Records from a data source
┌────────

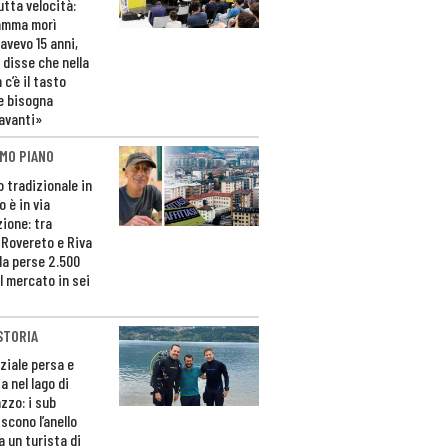
utta velocità:
amma morì
avevo 15 anni,
 disse che nella
 c’è il tasto
e bisogna
avanti»
MO PIANO
o tradizionale in
 è in via
zione: tra
 Rovereto e Riva
da perse 2.500
l mercato in sei
STORIA
ziale persa e
a nel lago di
zzo: i sub
scono l’anello
a un turista di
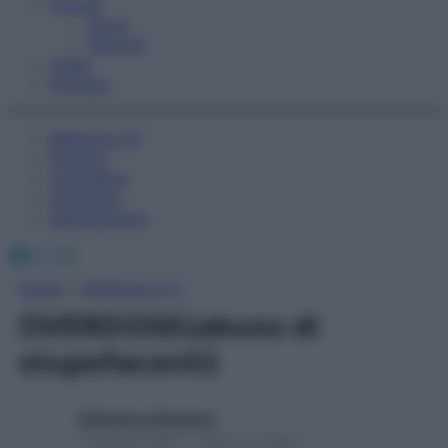
Fitness
Sport
Esercizi
Video
Podcast
Medicina AZ
Farmaci
Calcolatori
Oroscopo
Abbonamenti
Facebook
X
Instagram
Home
»
Medicina A-Z
OVERDOSE(abuso di
stupefacenti)
Redazione Starbene
1 Gennaio 2025 – Lettura 2 minuti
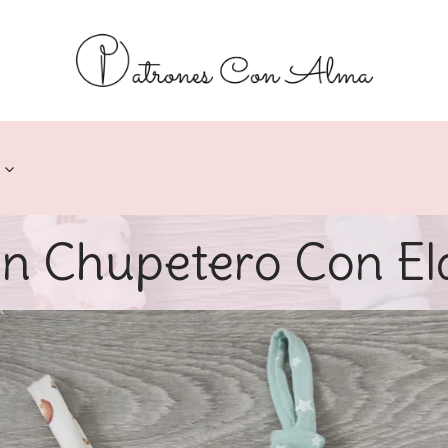
n Chupetero Con El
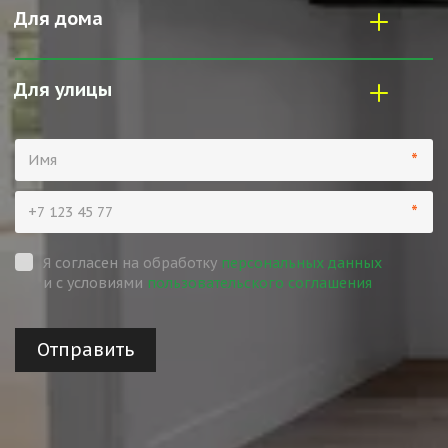
Для дома
Для улицы
*
*
Я согласен на обработку
персональных данных
и с условиями
пользовательского соглашения
Отправить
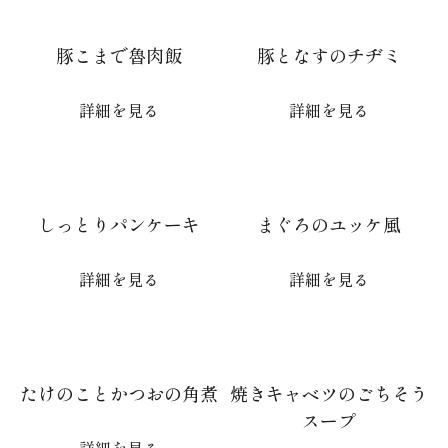
豚こまで魯肉飯
豚となすのチヂミ
詳細を見る
詳細を見る
しっとりパンケーキ
まぐろのユッケ風
詳細を見る
詳細を見る
たけのことかつおの角煮
焼きキャベツのごちそう
スープ
詳細を見る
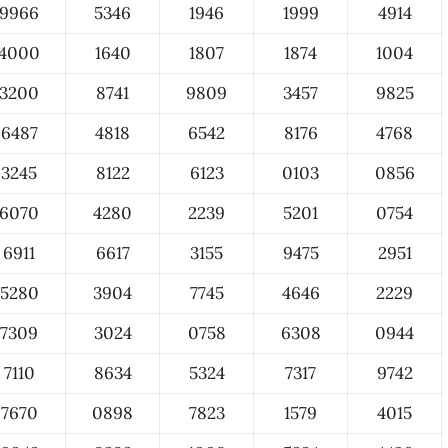
9966
5346
1946
1999
4914
4000
1640
1807
1874
1004
3200
8741
9809
3457
9825
6487
4818
6542
8176
4768
3245
8122
6123
0103
0856
6070
4280
2239
5201
0754
6911
6617
3155
9475
2951
5280
3904
7745
4646
2229
7309
3024
0758
6308
0944
7110
8634
5324
7317
9742
7670
0898
7823
1579
4015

└────────

Rewrite all the text from the records above, substituting "Meteo" for "Oroscopo" and keeping everything else unchanged. Leave the pictures out of your answer.

> [Task result]:
utta velocità:
amma morì
avevo 15 anni,
 disse che nella
 c’è il tasto
e bisogna
avanti»
MO PIANO
o tradizionale in
 è in via
zione: tra
 Rovereto e Riva
da perse 2.500
l mercato in sei
STORIA
ziale persa e
a nel lago di
zzo: i sub
scono l’anello
a un turista di
Fitness
Sport
Esercizi
Video
Podcast
Medicina AZ
Farmaci
Calcolatori
Meteo
Abbonamenti
Facebook
X
Instagram
Home
»
Medicina A-Z
OVERDOSE(abuso di
stupefacenti)
Redazione Starbene
1 Gennaio 2025 – Lettura 2 minuti
n Chupetero Con El
Для дома
Для улицы
*
*
Я согласен на обработку
персональных данных
и с условиями
пользовательского соглашения
Отправить
豚こまで魯肉飯
豚となすのチヂミ
詳細を見る
詳細を見る
しっとりパンケーキ
まぐろのユッケ風
詳細を見る
詳細を見る
たけのことかつおの角煮
焼きキャベツのごちそう
スープ
詳細を見る
9966
5346
1946
1999
4914
4000
1640
1807
1874
1004
3200
8741
9809
3457
9825
6487
4818
6542
8176
4768
3245
8122
6123
0103
0856
6070
4280
2239
5201
0754
6911
6617
3155
9475
2951
5280
3904
7745
4646
2229
7309
3024
0758
6308
0944
7110
8634
5324
7317
9742
7670
0898
7823
1579
4015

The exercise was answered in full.